======== Фрагмент документа ========

Как следует из них, в Древней Руси существовали два совершенно различных отношения сеньора, князя-суверена (или, если хотите, государства) к подданным. Первым было его отношение к своим дворцовым служащим, управлявшим его вотчиной, к холопам и кабальным людям, пахавшим княжеский домен. И это было вполне патерналистское отношение господина к рабам. От него и берет начало самодержавная, холопская традиция России. Не удивительно, что именно ее так яростно отстаивал в своих посланиях Грозный. «Все рабы и рабы и никого больше, кроме рабов», как описывал их суть Ключевский.
Тут господствовало не право, но, употребляя выражение современного славянофильствующего интеллигента, «благодать». И следовательно, о гарантиях от княжеского произвола не могло быть и речи42. С.О. Шмидт назвал это отношение государства к обществу «абсолютизмом, пропитанным азиатским варварством»43.
Но и второе отношение было ничуть не менее древним. Я говорю о вполне европейском отношении князя-воителя к своим вольным дружинникам и боярам-советникам. Об отношении, как правило, договорном, во всяком случае нравственно обязательном и зафиксированном в нормах обычного права. Его-то как раз и отстаивал в своих письмах Курбский.

======== Исходные данные ========

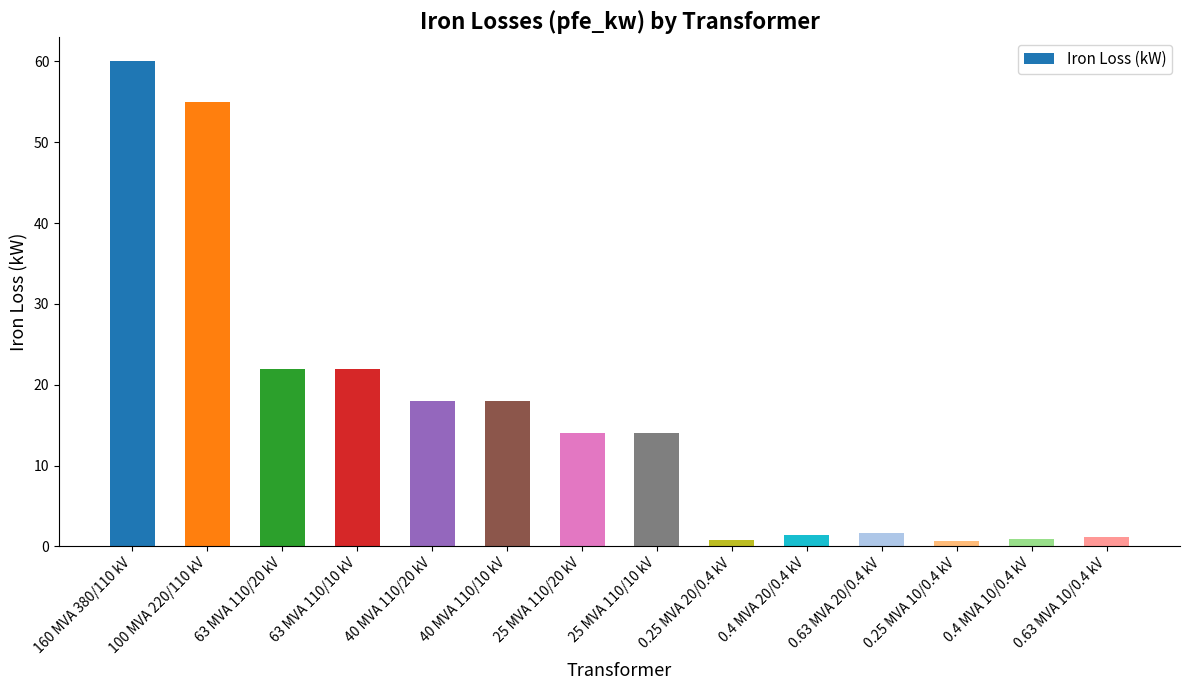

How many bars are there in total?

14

========
======== Исходные данные ========

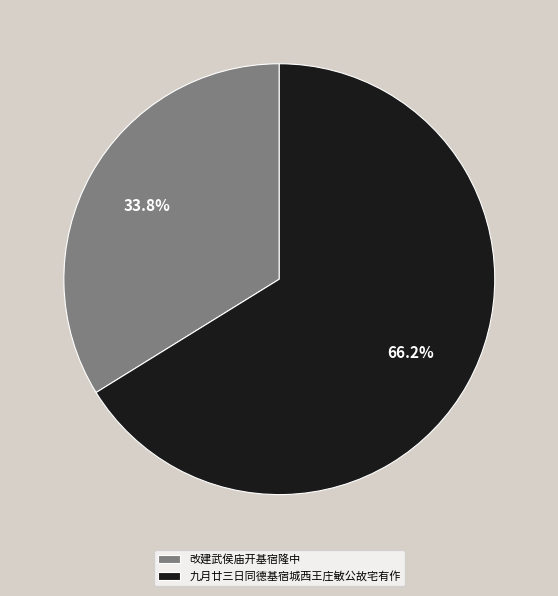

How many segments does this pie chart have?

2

========

* _Задание_
Кто, согласно фрагменту документа, отстаивал в своих письмах договорное отношение князя-воителя к вольным дружинникам и боярам-советникам?

* _Решение_
Курбский.